----- Page text -----

RE: Facets and running out of Heap Space

2007-10-10 Thread David Whalen
Accoriding to Yonik I can't use minDf because I'm faceting
on a string field.  I'm thinking of changing it to a tokenized
type so that I can utilize this setting, but then I'll have to
rebuild my entire index.

Unless there's some way around that?


  

 -Original Message-
 From: Mike Klaas [mailto:[EMAIL PROTECTED] 
 Sent: Wednesday, October 10, 2007 4:56 PM
 To: solr-user@lucene.apache.org
 Cc: stuhood
 Subject: Re: Facets and running out of Heap Space
 
 On 10-Oct-07, at 12:19 PM, David Whalen wrote:
 
  It looks now like I can't use facets the way I was hoping 
 to because 
  the memory requirements are impractical.
 
 I can't remember if this has been mentioned, but upping the 
 HashDocSet size is one way to reduce memory consumption.  
 Whether this will work well depends greatly on the 
 cardinality of your facet sets.  facet.enum.cache.minDf set 
 high is another option (will not generate a bitset for any 
 value whose facet set is less that this value).
 
 Both options have performance implications.
 
  So, as an alternative I was thinking I could get counts by doing 
  rows=0 and using filter queries.
 
  Is there a reason to think that this might perform better?
  Or, am I simply moving the problem to another step in the process?
 
 Running one query per unique facet value seems impractical, 
 if that is what you are suggesting.  Setting minDf to a very 
 high value should always outperform such an approach.

-----

- [To-do item A]
In the mailing-list reply about facets, edit the passage from "2007-10-10 Thread David" to "way around that?" so that "string field" becomes "text field", and give the edited passage.
The mailing-list reply about facets has no connection to the extracted page text listing that comes next.

----- Given data -----

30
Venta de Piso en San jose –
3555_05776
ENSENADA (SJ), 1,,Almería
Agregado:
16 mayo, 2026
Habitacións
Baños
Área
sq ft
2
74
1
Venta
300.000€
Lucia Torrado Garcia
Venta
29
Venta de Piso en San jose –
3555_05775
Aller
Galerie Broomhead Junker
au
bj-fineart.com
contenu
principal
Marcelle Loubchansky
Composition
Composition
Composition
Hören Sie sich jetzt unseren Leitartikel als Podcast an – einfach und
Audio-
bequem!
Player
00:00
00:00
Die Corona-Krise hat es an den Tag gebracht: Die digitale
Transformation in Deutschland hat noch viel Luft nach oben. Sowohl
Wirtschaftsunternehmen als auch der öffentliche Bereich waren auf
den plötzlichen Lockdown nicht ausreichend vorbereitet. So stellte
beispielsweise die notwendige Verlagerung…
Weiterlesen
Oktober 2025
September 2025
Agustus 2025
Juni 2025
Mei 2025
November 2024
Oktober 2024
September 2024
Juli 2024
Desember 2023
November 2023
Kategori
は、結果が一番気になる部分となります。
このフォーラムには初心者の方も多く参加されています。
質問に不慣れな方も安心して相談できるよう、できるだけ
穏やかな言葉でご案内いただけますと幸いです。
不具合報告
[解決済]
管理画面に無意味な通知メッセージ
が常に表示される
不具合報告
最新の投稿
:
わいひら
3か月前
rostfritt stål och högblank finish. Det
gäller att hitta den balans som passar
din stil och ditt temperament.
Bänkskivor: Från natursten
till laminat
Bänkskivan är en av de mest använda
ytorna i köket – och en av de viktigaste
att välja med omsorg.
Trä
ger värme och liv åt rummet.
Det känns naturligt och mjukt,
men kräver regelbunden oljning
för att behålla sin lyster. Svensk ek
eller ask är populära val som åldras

-----

- [To-do item B]
Reproduce every line of the extracted page text listing with no changes.

- [Your solution A]
2007-10-10 Thread David Whalen
Accoriding to Yonik I can't use minDf because I'm faceting
on a text field.  I'm thinking of changing it to a tokenized
type so that I can utilize this setting, but then I'll have to
rebuild my entire index.

Unless there's some way around that?

- [Your solution B]
30
Venta de Piso en San jose –
3555_05776
ENSENADA (SJ), 1,,Almería
Agregado:
16 mayo, 2026
Habitacións
Baños
Área
sq ft
2
74
1
Venta
300.000€
Lucia Torrado Garcia
Venta
29
Venta de Piso en San jose –
3555_05775
Aller
Galerie Broomhead Junker
au
bj-fineart.com
contenu
principal
Marcelle Loubchansky
Composition
Composition
Composition
Hören Sie sich jetzt unseren Leitartikel als Podcast an – einfach und
Audio-
bequem!
Player
00:00
00:00
Die Corona-Krise hat es an den Tag gebracht: Die digitale
Transformation in Deutschland hat noch viel Luft nach oben. Sowohl
Wirtschaftsunternehmen als auch der öffentliche Bereich waren auf
den plötzlichen Lockdown nicht ausreichend vorbereitet. So stellte
beispielsweise die notwendige Verlagerung…
Weiterlesen
Oktober 2025
September 2025
Agustus 2025
Juni 2025
Mei 2025
November 2024
Oktober 2024
September 2024
Juli 2024
Desember 2023
November 2023
Kategori
は、結果が一番気になる部分となります。
このフォーラムには初心者の方も多く参加されています。
質問に不慣れな方も安心して相談できるよう、できるだけ
穏やかな言葉でご案内いただけますと幸いです。
不具合報告
[解決済]
管理画面に無意味な通知メッセージ
が常に表示される
不具合報告
最新の投稿
:
わいひら
3か月前
rostfritt stål och högblank finish. Det
gäller att hitta den balans som passar
din stil och ditt temperament.
Bänkskivor: Från natursten
till laminat
Bänkskivan är en av de mest använda
ytorna i köket – och en av de viktigaste
att välja med omsorg.
Trä
ger värme och liv åt rummet.
Det känns naturligt och mjukt,
men kräver regelbunden oljning
för att behålla sin lyster. Svensk ek
eller ask är populära val som åldras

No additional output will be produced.